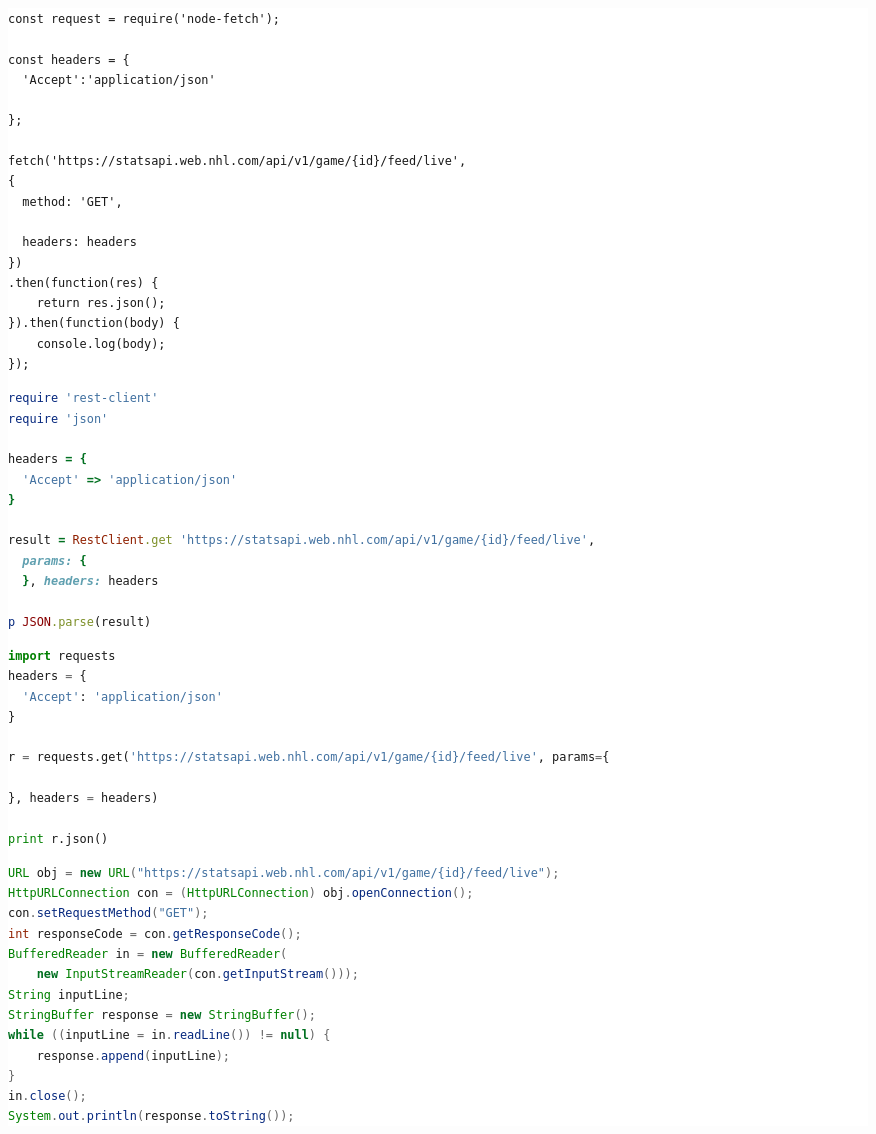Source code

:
 ```javascript--nodejs
const request = require('node-fetch');

const headers = {
  'Accept':'application/json'

};

fetch('https://statsapi.web.nhl.com/api/v1/game/{id}/feed/live',
{
  method: 'GET',

  headers: headers
})
.then(function(res) {
    return res.json();
}).then(function(body) {
    console.log(body);
});

```

```ruby
require 'rest-client'
require 'json'

headers = {
  'Accept' => 'application/json'
}

result = RestClient.get 'https://statsapi.web.nhl.com/api/v1/game/{id}/feed/live',
  params: {
  }, headers: headers

p JSON.parse(result)

```

```python
import requests
headers = {
  'Accept': 'application/json'
}

r = requests.get('https://statsapi.web.nhl.com/api/v1/game/{id}/feed/live', params={

}, headers = headers)

print r.json()

```

```java
URL obj = new URL("https://statsapi.web.nhl.com/api/v1/game/{id}/feed/live");
HttpURLConnection con = (HttpURLConnection) obj.openConnection();
con.setRequestMethod("GET");
int responseCode = con.getResponseCode();
BufferedReader in = new BufferedReader(
    new InputStreamReader(con.getInputStream()));
String inputLine;
StringBuffer response = new StringBuffer();
while ((inputLine = in.readLine()) != null) {
    response.append(inputLine);
}
in.close();
System.out.println(response.toString());
```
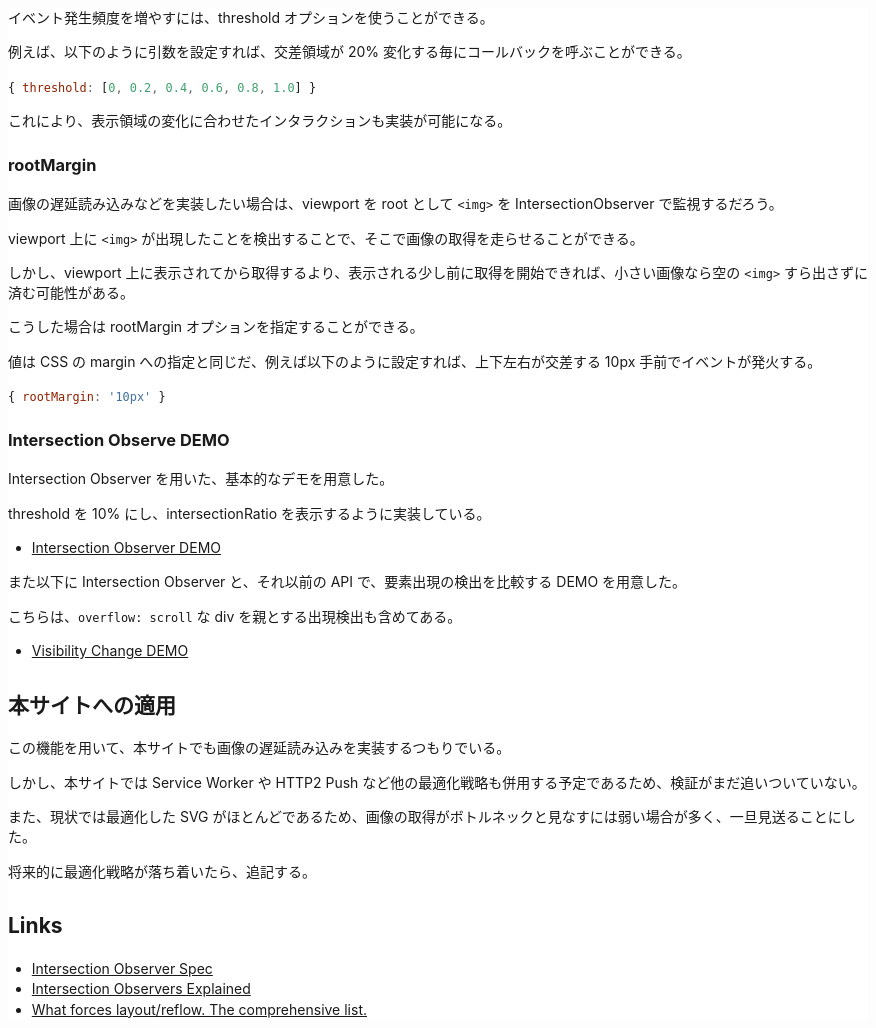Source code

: イベント発生頻度を増やすには、threshold オプションを使うことができる。

例えば、以下のように引数を設定すれば、交差領域が 20% 変化する毎にコールバックを呼ぶことができる。

```js
{ threshold: [0, 0.2, 0.4, 0.6, 0.8, 1.0] }
```

これにより、表示領域の変化に合わせたインタラクションも実装が可能になる。


### rootMargin

画像の遅延読み込みなどを実装したい場合は、viewport を root として `<img>` を IntersectionObserver で監視するだろう。

viewport 上に `<img>` が出現したことを検出することで、そこで画像の取得を走らせることができる。

しかし、viewport 上に表示されてから取得するより、表示される少し前に取得を開始できれば、小さい画像なら空の `<img>` すら出さずに済む可能性がある。

こうした場合は rootMargin オプションを指定することができる。

値は CSS の margin への指定と同じだ、例えば以下のように設定すれば、上下左右が交差する 10px 手前でイベントが発火する。

```js
{ rootMargin: '10px' }
```


### Intersection Observe DEMO

Intersection Observer を用いた、基本的なデモを用意した。

threshold を 10% にし、intersectionRatio を表示するように実装している。

- [Intersection Observer DEMO](https://labs.jxck.io/intersection-observer/intersection.html)

また以下に Intersection Observer と、それ以前の API で、要素出現の検出を比較する DEMO を用意した。

こちらは、`overflow: scroll` な div を親とする出現検出も含めてある。

- [Visibility Change DEMO](https://labs.jxck.io/intersection-observer/visibility-change.html)


## 本サイトへの適用

この機能を用いて、本サイトでも画像の遅延読み込みを実装するつもりでいる。

しかし、本サイトでは Service Worker や HTTP2 Push など他の最適化戦略も併用する予定であるため、検証がまだ追いついていない。

また、現状では最適化した SVG がほとんどであるため、画像の取得がボトルネックと見なすには弱い場合が多く、一旦見送ることにした。

将来的に最適化戦略が落ち着いたら、追記する。


## Links

- [Intersection Observer Spec](https://wicg.github.io/IntersectionObserver/)
- [Intersection Observers Explained](https://github.com/WICG/IntersectionObserver/blob/gh-pages/explainer.md)
- [What forces layout/reflow. The comprehensive list.](https://gist.github.com/paulirish/5d52fb081b3570c81e3a)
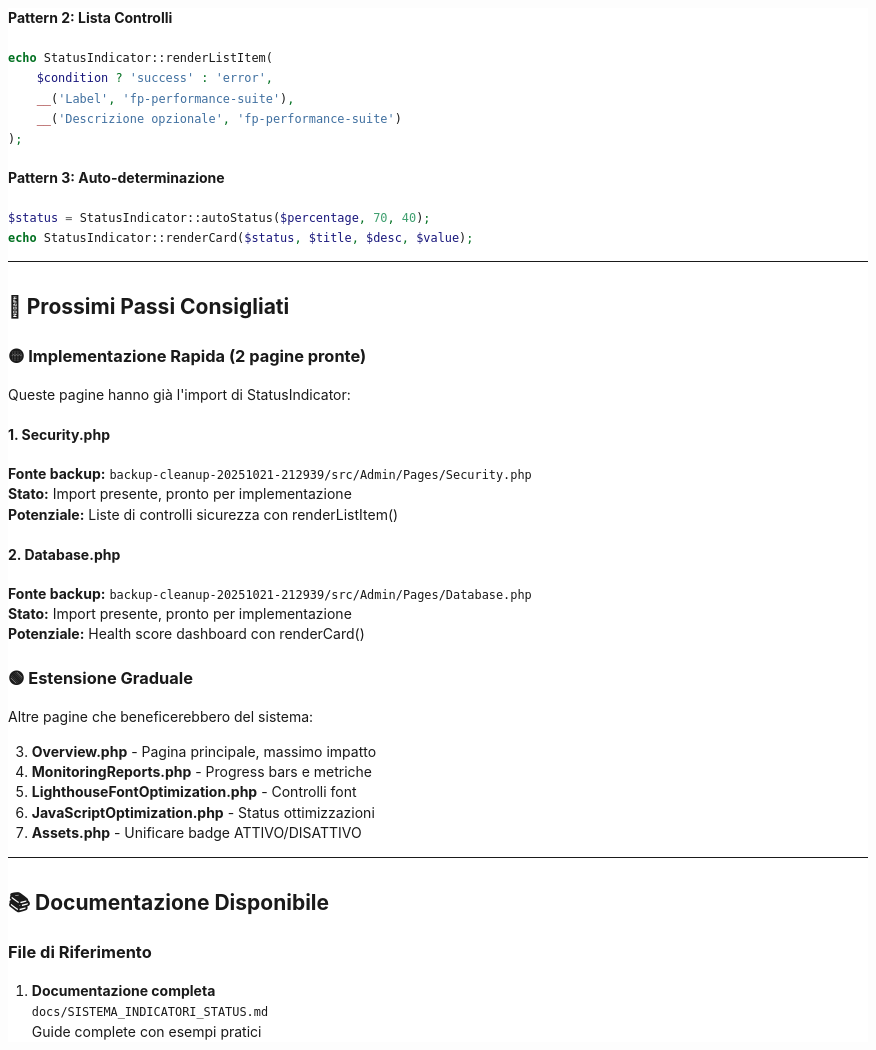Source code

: #### Pattern 2: Lista Controlli
```php
echo StatusIndicator::renderListItem(
    $condition ? 'success' : 'error',
    __('Label', 'fp-performance-suite'),
    __('Descrizione opzionale', 'fp-performance-suite')
);
```

#### Pattern 3: Auto-determinazione
```php
$status = StatusIndicator::autoStatus($percentage, 70, 40);
echo StatusIndicator::renderCard($status, $title, $desc, $value);
```

---

## 🚀 Prossimi Passi Consigliati

### 🟡 Implementazione Rapida (2 pagine pronte)

Queste pagine hanno già l'import di StatusIndicator:

#### 1. Security.php
**Fonte backup:** `backup-cleanup-20251021-212939/src/Admin/Pages/Security.php`  
**Stato:** Import presente, pronto per implementazione  
**Potenziale:** Liste di controlli sicurezza con renderListItem()

#### 2. Database.php
**Fonte backup:** `backup-cleanup-20251021-212939/src/Admin/Pages/Database.php`  
**Stato:** Import presente, pronto per implementazione  
**Potenziale:** Health score dashboard con renderCard()

### 🟢 Estensione Graduale

Altre pagine che beneficerebbero del sistema:

3. **Overview.php** - Pagina principale, massimo impatto
4. **MonitoringReports.php** - Progress bars e metriche
5. **LighthouseFontOptimization.php** - Controlli font
6. **JavaScriptOptimization.php** - Status ottimizzazioni
7. **Assets.php** - Unificare badge ATTIVO/DISATTIVO

---

## 📚 Documentazione Disponibile

### File di Riferimento

1. **Documentazione completa**  
   `docs/SISTEMA_INDICATORI_STATUS.md`  
   Guide complete con esempi pratici
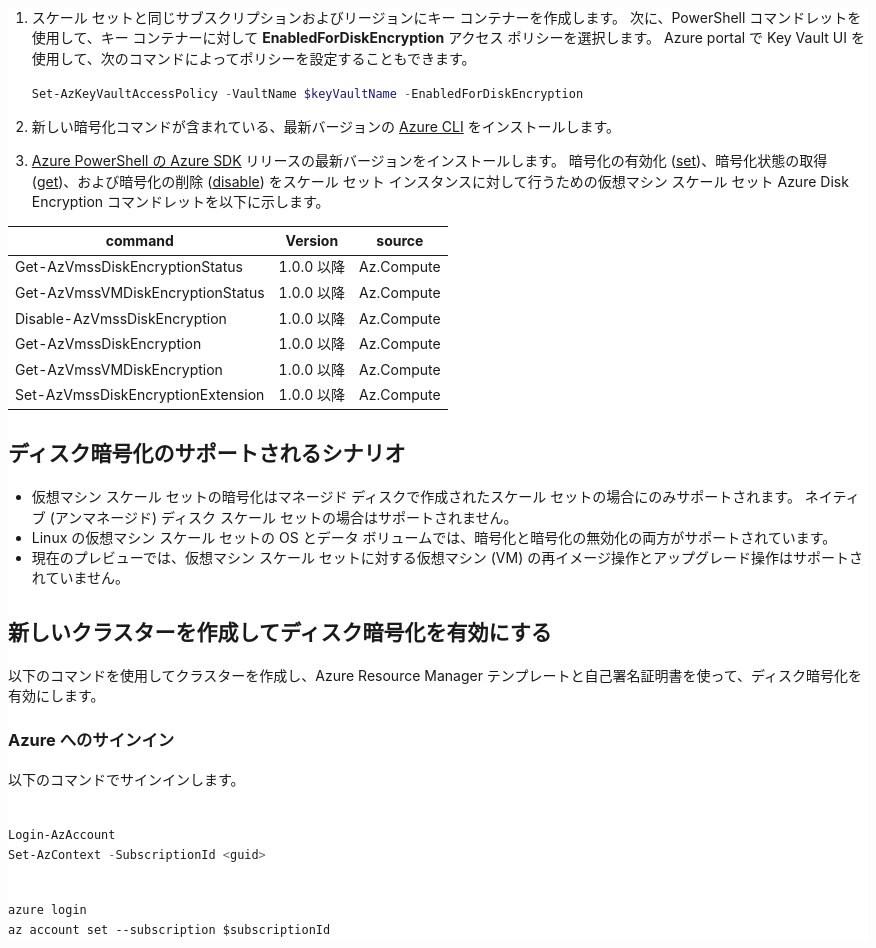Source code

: 1. スケール セットと同じサブスクリプションおよびリージョンにキー コンテナーを作成します。 次に、PowerShell コマンドレットを使用して、キー コンテナーに対して **EnabledForDiskEncryption** アクセス ポリシーを選択します。 Azure portal で Key Vault UI を使用して、次のコマンドによってポリシーを設定することもできます。
    ```powershell
    Set-AzKeyVaultAccessPolicy -VaultName $keyVaultName -EnabledForDiskEncryption
    ```
2. 新しい暗号化コマンドが含まれている、最新バージョンの [Azure CLI](/cli/azure/install-azure-cli) をインストールします。

3. [Azure PowerShell の Azure SDK](https://github.com/Azure/azure-powershell/releases) リリースの最新バージョンをインストールします。 暗号化の有効化 ([set](/powershell/module/az.compute/set-azvmssdiskencryptionextension))、暗号化状態の取得 ([get](/powershell/module/az.compute/get-azvmssvmdiskencryption))、および暗号化の削除 ([disable](/powershell/module/az.compute/disable-azvmssdiskencryption)) をスケール セット インスタンスに対して行うための仮想マシン スケール セット Azure Disk Encryption コマンドレットを以下に示します。


| command | Version |  source  |
| ------------- |-------------| ------------|
| Get-AzVmssDiskEncryptionStatus   | 1.0.0 以降 | Az.Compute |
| Get-AzVmssVMDiskEncryptionStatus   | 1.0.0 以降 | Az.Compute |
| Disable-AzVmssDiskEncryption   | 1.0.0 以降 | Az.Compute |
| Get-AzVmssDiskEncryption   | 1.0.0 以降 | Az.Compute |
| Get-AzVmssVMDiskEncryption   | 1.0.0 以降 | Az.Compute |
| Set-AzVmssDiskEncryptionExtension   | 1.0.0 以降 | Az.Compute |


## <a name="supported-scenarios-for-disk-encryption"></a>ディスク暗号化のサポートされるシナリオ
* 仮想マシン スケール セットの暗号化はマネージド ディスクで作成されたスケール セットの場合にのみサポートされます。 ネイティブ (アンマネージド) ディスク スケール セットの場合はサポートされません。
* Linux の仮想マシン スケール セットの OS とデータ ボリュームでは、暗号化と暗号化の無効化の両方がサポートされています。 
* 現在のプレビューでは、仮想マシン スケール セットに対する仮想マシン (VM) の再イメージ操作とアップグレード操作はサポートされていません。


## <a name="create-a-new-cluster-and-enable-disk-encryption"></a>新しいクラスターを作成してディスク暗号化を有効にする

以下のコマンドを使用してクラスターを作成し、Azure Resource Manager テンプレートと自己署名証明書を使って、ディスク暗号化を有効にします。

### <a name="sign-in-to-azure"></a>Azure へのサインイン  

以下のコマンドでサインインします。

```powershell

Login-AzAccount
Set-AzContext -SubscriptionId <guid>

```

```azurecli

azure login
az account set --subscription $subscriptionId

```
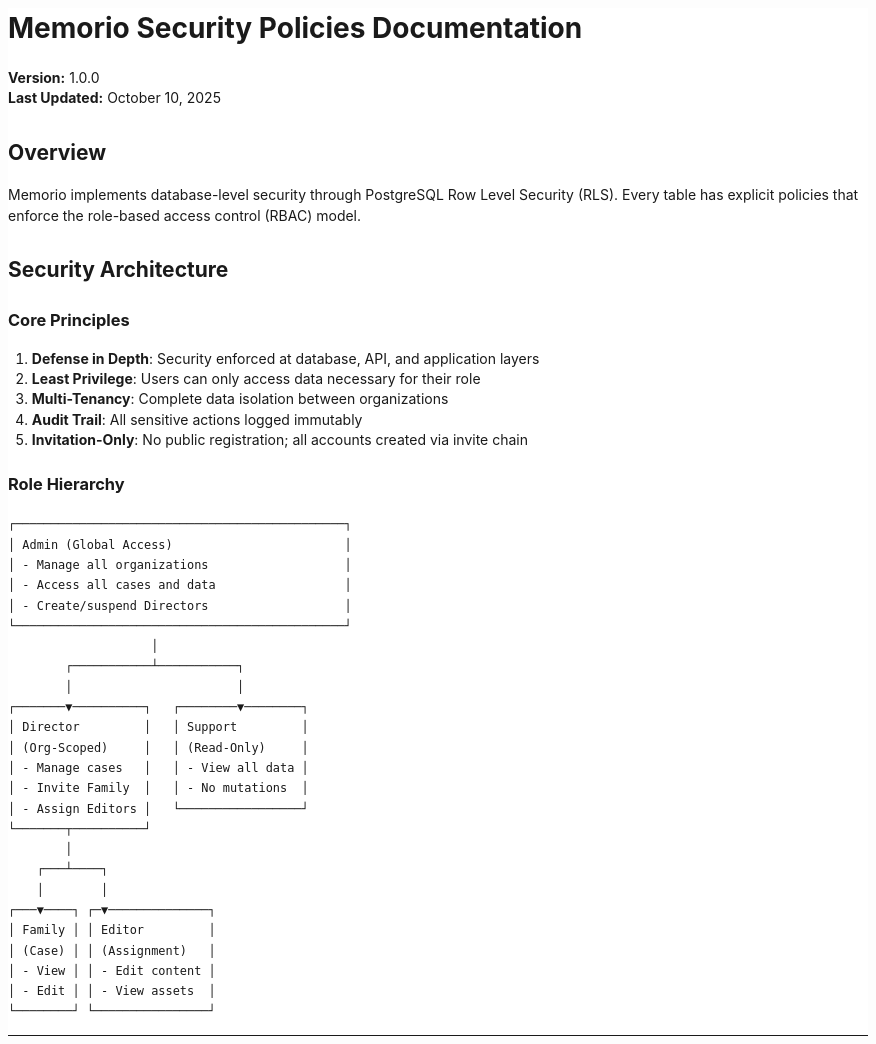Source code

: # Memorio Security Policies Documentation

**Version:** 1.0.0  
**Last Updated:** October 10, 2025

## Overview

Memorio implements database-level security through PostgreSQL Row Level Security (RLS). Every table has explicit policies that enforce the role-based access control (RBAC) model.

## Security Architecture

### Core Principles

1. **Defense in Depth**: Security enforced at database, API, and application layers
2. **Least Privilege**: Users can only access data necessary for their role
3. **Multi-Tenancy**: Complete data isolation between organizations
4. **Audit Trail**: All sensitive actions logged immutably
5. **Invitation-Only**: No public registration; all accounts created via invite chain

### Role Hierarchy

```
┌──────────────────────────────────────────────┐
│ Admin (Global Access)                        │
│ - Manage all organizations                   │
│ - Access all cases and data                  │
│ - Create/suspend Directors                   │
└──────────────────────────────────────────────┘
                    │
        ┌───────────┴───────────┐
        │                       │
┌───────▼──────────┐   ┌────────▼────────┐
│ Director         │   │ Support         │
│ (Org-Scoped)     │   │ (Read-Only)     │
│ - Manage cases   │   │ - View all data │
│ - Invite Family  │   │ - No mutations  │
│ - Assign Editors │   └─────────────────┘
└───────┬──────────┘
        │
    ┌───┴────┐
    │        │
┌───▼────┐ ┌─▼──────────────┐
│ Family │ │ Editor         │
│ (Case) │ │ (Assignment)   │
│ - View │ │ - Edit content │
│ - Edit │ │ - View assets  │
└────────┘ └────────────────┘
```

---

▶ DIRECTIONS FOR THIS TASK
Go over the data and return every line that includes the word "fetch".

▶ THE ANSWER
const request = require('node-fetch');
fetch('https://statsapi.web.nhl.com/api/v1/game/{id}/feed/live',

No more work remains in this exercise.